Villanova University in Villanova, Pa., has reached a tentative agreement to buy the nearby campus of the cash-strapped Cabrini University, which will close at the end of the next academic year in June 2024.
The Philadelphia Inquirer reports that Cabrini, a 66-year-old Catholic institution in Radnor, Pa., had been exploring partnerships and merger possibilities. But with a deficit that had grown to more than $10 million (its budget is about $45 million), Cabrini President Helen Drinan said closure was the path the school needed to take.
Villanova, also a Catholic institution, hasn’t decided what it will do with the 112-acre Cabrini campus, which is about two miles away in Radnor. The Rev. Peter M. Donohue, Villanova’s president, said it will continue to be known as Villanova’s Cabrini campus as a way to preserve the school’s legacy.
For the next academic year, Cabrini will continue to operate as usual, and Villanova will provide support as needed, Drinan said. Cabrini has about 1,200 undergraduates and 300 graduate students.
Drinan says Cabrini has made arrangements with three other local colleges — Holy Family University in Philadelphia, Gwynedd Mercy University in Gwynedd Valley, and Eastern University in St. Davids — to help ease transfers so that students can carry over all their credits. Villanova also will be open to transfers, Donohue said. But Villanova’s tuition is nearly twice as much as Cabrini’s.
Cabrini will help the university’s several hundred employees look for new jobs, Drinan said.
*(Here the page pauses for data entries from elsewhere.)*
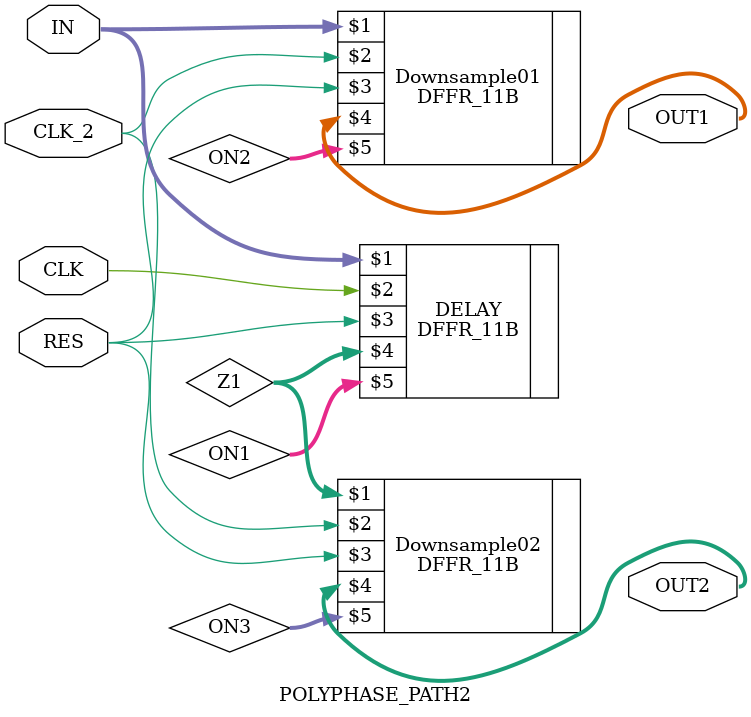
<source format=v>
module POLYPHASE_PATH2 (CLK, CLK_2, RES, IN, OUT1, OUT2);

	 parameter BW = 11;

	 input CLK, CLK_2, RES;
	 input signed [BW-1:0] IN;
	 output signed [BW-1:0] OUT1, OUT2;

	 wire signed [BW-1:0] Z1;
	 wire signed [BW-1:0] ON1, ON2, ON3;

	DFFR_11B DELAY (IN, CLK, RES, Z1, ON1),
                Downsample01 (IN, CLK_2, RES, OUT1, ON2),
		  Downsample02 (Z1, CLK_2, RES, OUT2, ON3);
	
endmodule

</source>
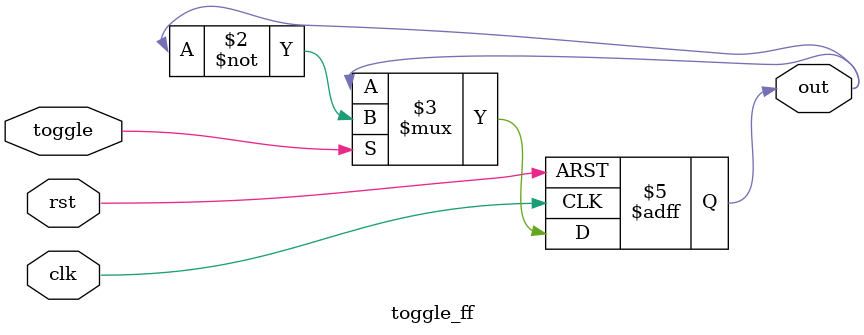
<source format=sv>
`timescale 1ns / 1ps

module toggle_ff(
    input logic clk,
    input logic rst,
    input logic toggle,
    output logic out
);

    always_ff @(posedge clk or posedge rst) begin
        if (rst)
            out <= 1'b0;
        else if (toggle)
            out <= ~out;
    end

endmodule
</source>
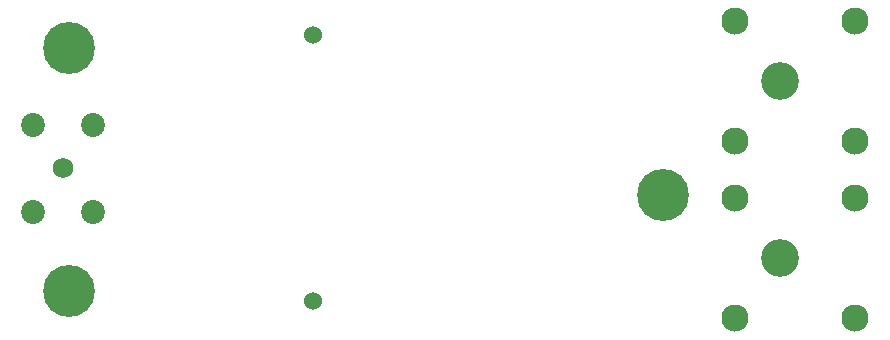
<source format=gbl>
G04 #@! TF.GenerationSoftware,KiCad,Pcbnew,(5.1.6-0)*
G04 #@! TF.CreationDate,2022-02-03T18:07:08-05:00*
G04 #@! TF.ProjectId,HPF_test_01,4850465f-7465-4737-945f-30312e6b6963,rev?*
G04 #@! TF.SameCoordinates,Original*
G04 #@! TF.FileFunction,Copper,L2,Bot*
G04 #@! TF.FilePolarity,Positive*
%FSLAX46Y46*%
G04 Gerber Fmt 4.6, Leading zero omitted, Abs format (unit mm)*
G04 Created by KiCad (PCBNEW (5.1.6-0)) date 2022-02-03 18:07:08*
%MOMM*%
%LPD*%
G01*
G04 APERTURE LIST*
G04 #@! TA.AperFunction,ComponentPad*
%ADD10C,1.524000*%
G04 #@! TD*
G04 #@! TA.AperFunction,ComponentPad*
%ADD11C,4.400000*%
G04 #@! TD*
G04 #@! TA.AperFunction,ComponentPad*
%ADD12C,2.300000*%
G04 #@! TD*
G04 #@! TA.AperFunction,ComponentPad*
%ADD13C,3.200000*%
G04 #@! TD*
G04 #@! TA.AperFunction,ComponentPad*
%ADD14C,2.025000*%
G04 #@! TD*
G04 #@! TA.AperFunction,ComponentPad*
%ADD15C,1.755000*%
G04 #@! TD*
G04 APERTURE END LIST*
D10*
X121190000Y-77650000D03*
X121190000Y-100150000D03*
D11*
X100584000Y-99314000D03*
X100584000Y-78740000D03*
X150876000Y-91186000D03*
D12*
X167142000Y-76454000D03*
X167142000Y-86614000D03*
X156982000Y-86614000D03*
X156982000Y-76454000D03*
D13*
X160782000Y-81534000D03*
D12*
X167142000Y-91440000D03*
X167142000Y-101600000D03*
X156982000Y-101600000D03*
X156982000Y-91440000D03*
D13*
X160782000Y-96520000D03*
D14*
X97536000Y-85200000D03*
X102616000Y-85200000D03*
X102616000Y-92600000D03*
X97536000Y-92600000D03*
D15*
X100076000Y-88900000D03*
M02*

</source>
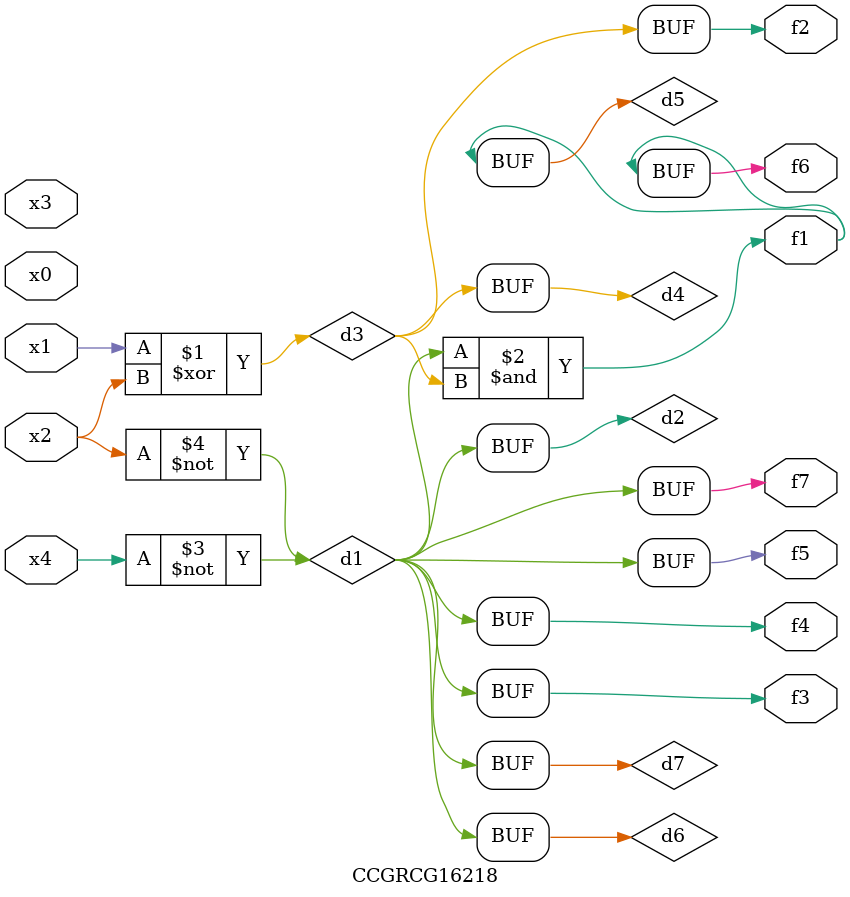
<source format=v>
module CCGRCG16218(
	input x0, x1, x2, x3, x4,
	output f1, f2, f3, f4, f5, f6, f7
);

	wire d1, d2, d3, d4, d5, d6, d7;

	not (d1, x4);
	not (d2, x2);
	xor (d3, x1, x2);
	buf (d4, d3);
	and (d5, d1, d3);
	buf (d6, d1, d2);
	buf (d7, d2);
	assign f1 = d5;
	assign f2 = d4;
	assign f3 = d7;
	assign f4 = d7;
	assign f5 = d7;
	assign f6 = d5;
	assign f7 = d7;
endmodule

</source>
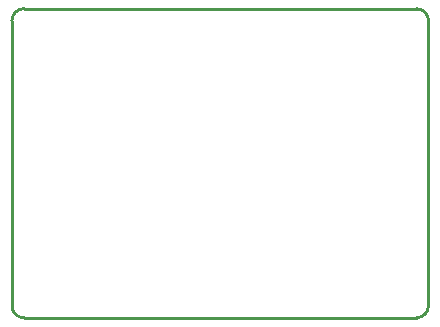
<source format=gko>
G04 Layer: BoardOutline*
G04 EasyEDA v6.4.25, 2021-12-06T02:48:24+01:00*
G04 3d30912b60d9496eba34c91f18b07311,db93e8822c7348a7aec6f6efa12e507d,10*
G04 Gerber Generator version 0.2*
G04 Scale: 100 percent, Rotated: No, Reflected: No *
G04 Dimensions in millimeters *
G04 leading zeros omitted , absolute positions ,4 integer and 5 decimal *
%FSLAX45Y45*%
%MOMM*%

%ADD10C,0.2540*%
D10*
X0Y-2515999D02*
G01*
X0Y-99999D01*
X3426000Y-2615999D02*
G01*
X99999Y-2615999D01*
X3526000Y-99999D02*
G01*
X3526000Y-2515999D01*
X99999Y0D02*
G01*
X3426000Y0D01*
G75*
G01*
X3426000Y0D02*
G02*
X3526000Y-100000I0J-100000D01*
G75*
G01*
X3526000Y-2516000D02*
G02*
X3426000Y-2615999I-100000J0D01*
G75*
G01*
X0Y-100000D02*
G02*
X100000Y0I100000J0D01*
G75*
G01*
X100000Y-2615999D02*
G02*
X0Y-2516000I0J99999D01*

%LPD*%
M02*

</source>
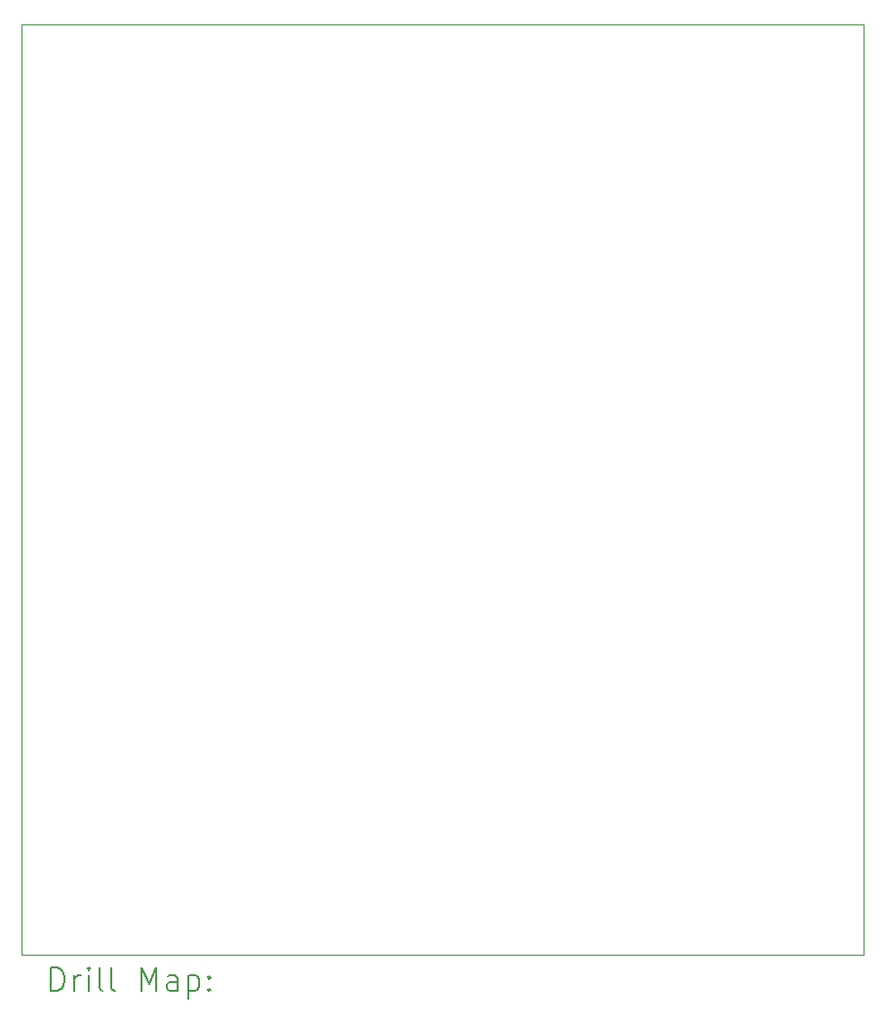
<source format=gbr>
%TF.GenerationSoftware,KiCad,Pcbnew,7.0.7*%
%TF.CreationDate,2024-08-07T00:19:32-05:00*%
%TF.ProjectId,TMS2V,544d5332-562e-46b6-9963-61645f706362,rev?*%
%TF.SameCoordinates,Original*%
%TF.FileFunction,Drillmap*%
%TF.FilePolarity,Positive*%
%FSLAX45Y45*%
G04 Gerber Fmt 4.5, Leading zero omitted, Abs format (unit mm)*
G04 Created by KiCad (PCBNEW 7.0.7) date 2024-08-07 00:19:32*
%MOMM*%
%LPD*%
G01*
G04 APERTURE LIST*
%ADD10C,0.100000*%
%ADD11C,0.200000*%
G04 APERTURE END LIST*
D10*
X11684000Y-7239000D02*
X18986500Y-7239000D01*
X18986500Y-15303500D01*
X11684000Y-15303500D01*
X11684000Y-7239000D01*
D11*
X11939777Y-15619984D02*
X11939777Y-15419984D01*
X11939777Y-15419984D02*
X11987396Y-15419984D01*
X11987396Y-15419984D02*
X12015967Y-15429508D01*
X12015967Y-15429508D02*
X12035015Y-15448555D01*
X12035015Y-15448555D02*
X12044539Y-15467603D01*
X12044539Y-15467603D02*
X12054062Y-15505698D01*
X12054062Y-15505698D02*
X12054062Y-15534269D01*
X12054062Y-15534269D02*
X12044539Y-15572365D01*
X12044539Y-15572365D02*
X12035015Y-15591412D01*
X12035015Y-15591412D02*
X12015967Y-15610460D01*
X12015967Y-15610460D02*
X11987396Y-15619984D01*
X11987396Y-15619984D02*
X11939777Y-15619984D01*
X12139777Y-15619984D02*
X12139777Y-15486650D01*
X12139777Y-15524746D02*
X12149301Y-15505698D01*
X12149301Y-15505698D02*
X12158824Y-15496174D01*
X12158824Y-15496174D02*
X12177872Y-15486650D01*
X12177872Y-15486650D02*
X12196920Y-15486650D01*
X12263586Y-15619984D02*
X12263586Y-15486650D01*
X12263586Y-15419984D02*
X12254062Y-15429508D01*
X12254062Y-15429508D02*
X12263586Y-15439031D01*
X12263586Y-15439031D02*
X12273110Y-15429508D01*
X12273110Y-15429508D02*
X12263586Y-15419984D01*
X12263586Y-15419984D02*
X12263586Y-15439031D01*
X12387396Y-15619984D02*
X12368348Y-15610460D01*
X12368348Y-15610460D02*
X12358824Y-15591412D01*
X12358824Y-15591412D02*
X12358824Y-15419984D01*
X12492158Y-15619984D02*
X12473110Y-15610460D01*
X12473110Y-15610460D02*
X12463586Y-15591412D01*
X12463586Y-15591412D02*
X12463586Y-15419984D01*
X12720729Y-15619984D02*
X12720729Y-15419984D01*
X12720729Y-15419984D02*
X12787396Y-15562841D01*
X12787396Y-15562841D02*
X12854062Y-15419984D01*
X12854062Y-15419984D02*
X12854062Y-15619984D01*
X13035015Y-15619984D02*
X13035015Y-15515222D01*
X13035015Y-15515222D02*
X13025491Y-15496174D01*
X13025491Y-15496174D02*
X13006443Y-15486650D01*
X13006443Y-15486650D02*
X12968348Y-15486650D01*
X12968348Y-15486650D02*
X12949301Y-15496174D01*
X13035015Y-15610460D02*
X13015967Y-15619984D01*
X13015967Y-15619984D02*
X12968348Y-15619984D01*
X12968348Y-15619984D02*
X12949301Y-15610460D01*
X12949301Y-15610460D02*
X12939777Y-15591412D01*
X12939777Y-15591412D02*
X12939777Y-15572365D01*
X12939777Y-15572365D02*
X12949301Y-15553317D01*
X12949301Y-15553317D02*
X12968348Y-15543793D01*
X12968348Y-15543793D02*
X13015967Y-15543793D01*
X13015967Y-15543793D02*
X13035015Y-15534269D01*
X13130253Y-15486650D02*
X13130253Y-15686650D01*
X13130253Y-15496174D02*
X13149301Y-15486650D01*
X13149301Y-15486650D02*
X13187396Y-15486650D01*
X13187396Y-15486650D02*
X13206443Y-15496174D01*
X13206443Y-15496174D02*
X13215967Y-15505698D01*
X13215967Y-15505698D02*
X13225491Y-15524746D01*
X13225491Y-15524746D02*
X13225491Y-15581888D01*
X13225491Y-15581888D02*
X13215967Y-15600936D01*
X13215967Y-15600936D02*
X13206443Y-15610460D01*
X13206443Y-15610460D02*
X13187396Y-15619984D01*
X13187396Y-15619984D02*
X13149301Y-15619984D01*
X13149301Y-15619984D02*
X13130253Y-15610460D01*
X13311205Y-15600936D02*
X13320729Y-15610460D01*
X13320729Y-15610460D02*
X13311205Y-15619984D01*
X13311205Y-15619984D02*
X13301682Y-15610460D01*
X13301682Y-15610460D02*
X13311205Y-15600936D01*
X13311205Y-15600936D02*
X13311205Y-15619984D01*
X13311205Y-15496174D02*
X13320729Y-15505698D01*
X13320729Y-15505698D02*
X13311205Y-15515222D01*
X13311205Y-15515222D02*
X13301682Y-15505698D01*
X13301682Y-15505698D02*
X13311205Y-15496174D01*
X13311205Y-15496174D02*
X13311205Y-15515222D01*
M02*

</source>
Villanova, which employs about 3,000 and recently had more than 90 openings, has committed to helping employ some Cabrini staff.
Cabrini was founded in 1957 by the Missionary Sisters of the Sacred Heart of Jesus, the religious order of the college’s namesake, Saint Frances Xavier Cabrini. It has had a focus on social justice learning throughout its history.
Originally a college, it became a university in 2016.
Cabrini’s financial problems have been building over the years. Standard & Poor’s downgraded Cabrini’s credit rating last year. At that time, the school was facing a $5 million to $6 million deficit, and enrollment had fallen about 36% since 2016-17, when 2,360 students were enrolled.
The financial picture at Villanova is much different. Unlike many of the region’s smaller Catholic universities, Villanova’s undergraduate enrollment has been steady over the last five years. For the school year that just ended, Villanova, which has a 260-acre campus, had 6,752 full-time undergraduates.
Moody’s Investors Service upgraded Villanova’s credit rating in February 2022.